The country’s parliament yesterday approved a contentious constitutional reform package that paves the way for the vote.

The decision marks a victory for Erdogan, a divisive but overall popular figure, who critics view as increasingly autocratic.

In an all-night session that ended early yesterday, politicians voted in favour of a set of amendments presented by the ruling party, founded by Erdogan.

The reform bill cleared the minimum threshold necessary to put the measures to a national referendum for final approval.

The vote took place with 488 parliamentarians in the 550-seat assembly in attendance, and 339 voted yes, 142 no, five cast empty ballots and two were ruled out as invalid.

Prime minister Binali Yildirim celebrated the result, saying the decision was now in the hands of the Turkish people, who would make the right choice.

“Don’t you ever doubt that the people will most certainly make the best decision regarding the constitutional reforms,” he said.

“Our people will head to the polls, will vote with their hearts and minds and make the best choice for Turkey.”

A public vote on the issue is expected as early as 26 March, and no later than mid-April, according to officials of the ruling Justice and Development Party, or AKP.

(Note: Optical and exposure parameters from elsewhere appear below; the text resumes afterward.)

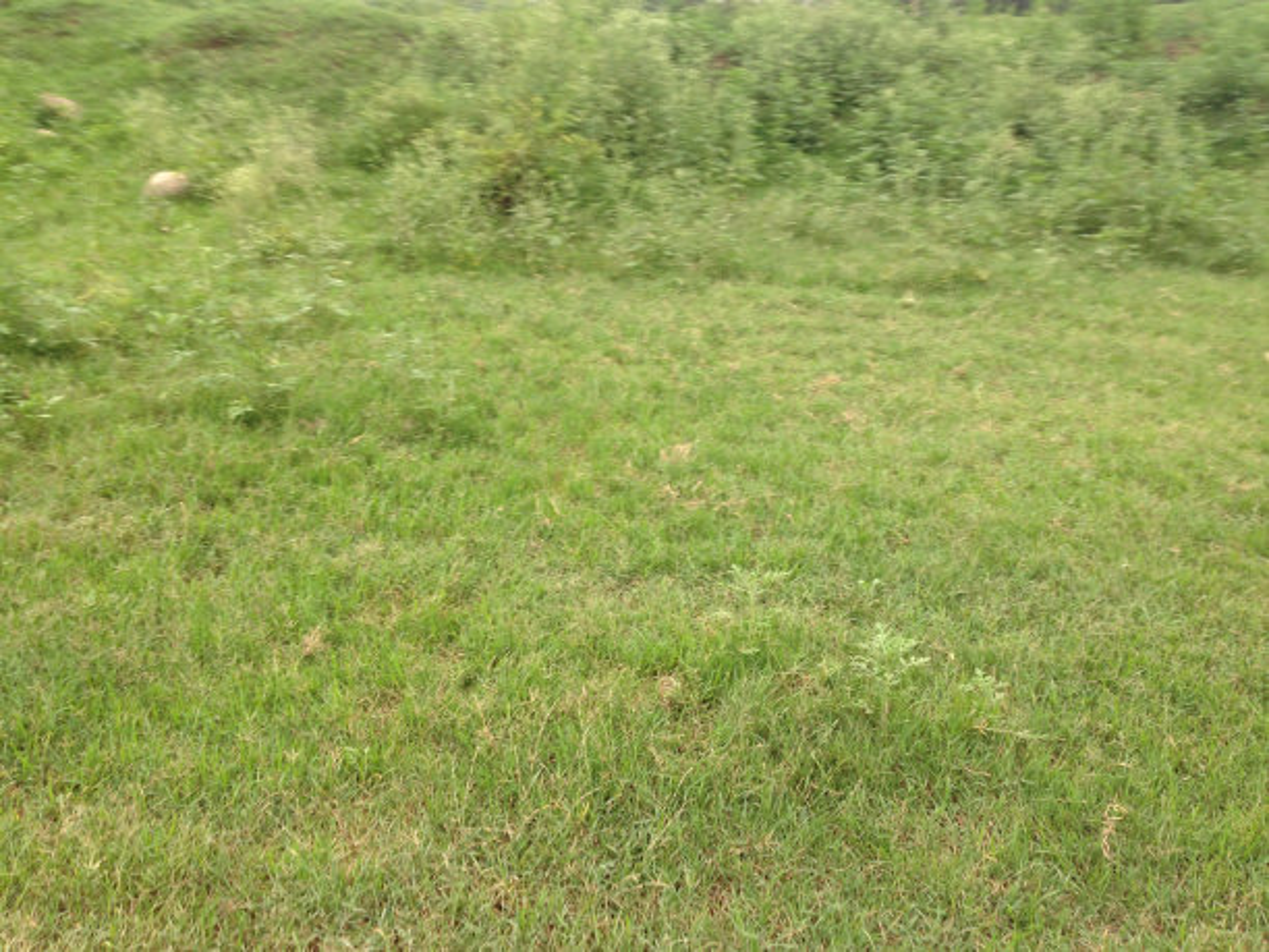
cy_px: 476
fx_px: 1210
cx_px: 634
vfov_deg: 42.9
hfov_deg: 55.4
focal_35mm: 33
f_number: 2.4
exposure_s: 1/40
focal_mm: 4.12
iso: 50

Opposition parties see the changes as a bid to cement the powers of Erdogan, who has established a de-facto presidential system since coming into the office in 2014.

Some complained that restrictions on the press and intense pressure to toe the line had left no space for them to air their views.

Kemal Kilicdaroglu, head of the opposition Republican People’s Party, condemned the outcome, saying parliament had “handed over its own authority” and “betrayed” its history.

He vowed to lead a “struggle for democracy” to have the reforms rejected.